The 2022 midterm election was a record-breaking one, both nation-wide and in Michigan. Sarah Rahal of the Detroit News joined Cheyna Roth to break down the outcomes of Michigan’s midterms.
Michigan had a record turnout, with at least 4.45 million Michiganders casting votes in the election — more than in any other gubernatorial election. Rahal says this may have something to do with recent changes to the election process.
“I think that early voting really made a difference this term,” Rahal explains. “During that time, election pollers were able to process and record ahead, just make sure people were registered, do all the checks and balances, and then they fed them into the tabulators on election day.”
Over half of all ballots cast in Detroit were absentee ballots, which helped drive up turnout in some surprising ways.

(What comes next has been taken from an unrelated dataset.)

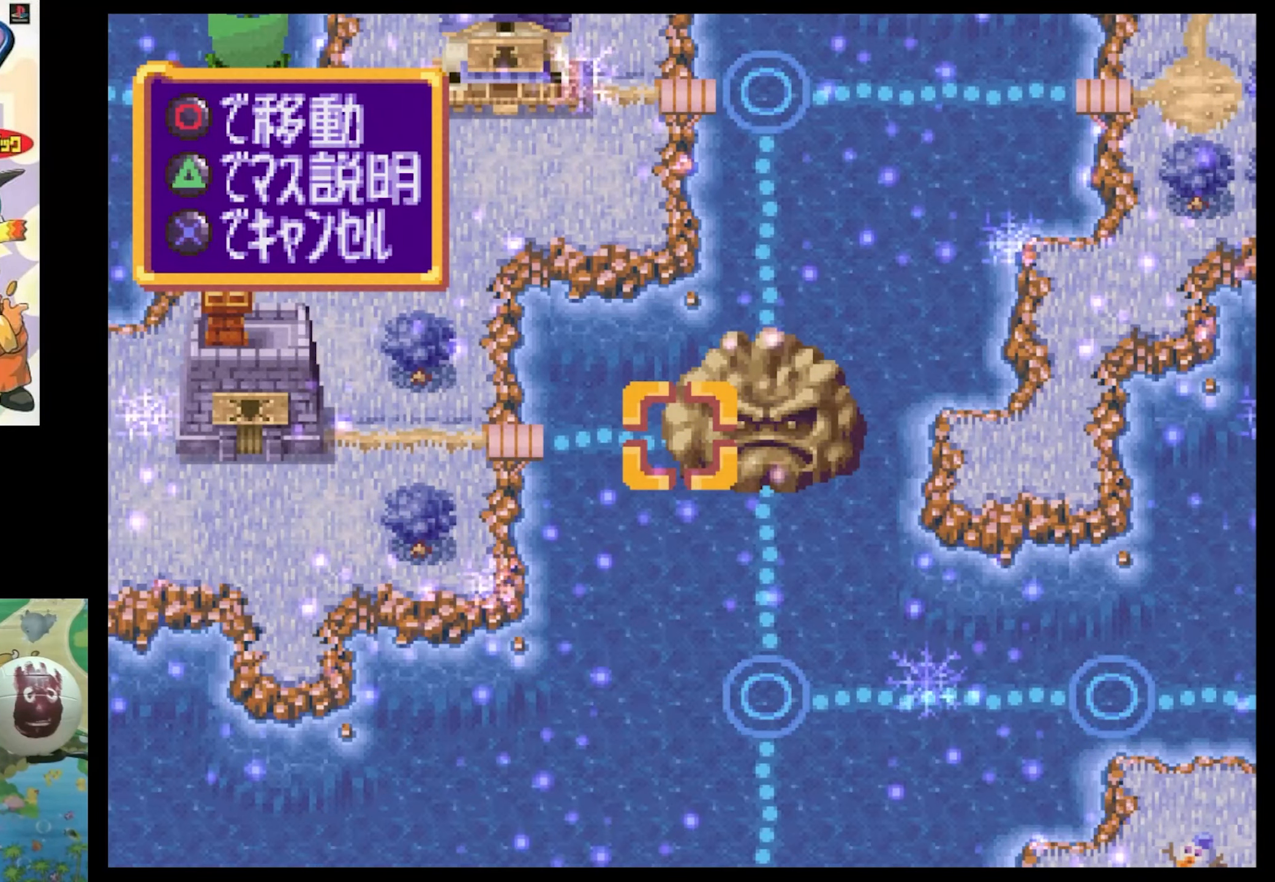
{"buttons": ["DPAD_RIGHT"], "events": [[117, "DPAD_LEFT", "down"], [200, "DPAD_LEFT", "up"], [417, "DPAD_RIGHT", "down"]]}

“It reduces lines on election day, it gives an adequate amount of time to become knowledgeable about the ballot, and with Proposal 2’s passage, we will see military votes being counted while they are abroad,” said Rahal.
With the passage of Proposal 2, requiring nine days of early voting in Michigan, Rahal is hopeful that this will further increase the number of votes cast in Michigan.
Students and young voters were among those helping to push that record turnout. Rahal says that the proposals more so than the candidates themselves brought out the youth vote.
“Students were so excited to vote, some waited more than four hours in line, and it stretched all the way around buildings,” said Rahal. “In Ann Arbor, long lines formed around the Museum of Art, and it was issues like Proposal 3 that they felt empowered to be heard.”
Governor Gretchen Whitmer also secured re-election, beating her Republican opponent Tudor Dixon by 11 points. Democrats also took control of both the Michigan state House and Senate for the first time in 40 years. Rahal says that we could see Whitmer continue to push for the policies she has advocated for all along.
“Just like four years ago, Whitmer said she would focus on kitchen table issues like [access to clean] drinking water, affordable health care, education and fixing the roads,” said Rahal. “All of which will continue to be priorities in the next term.”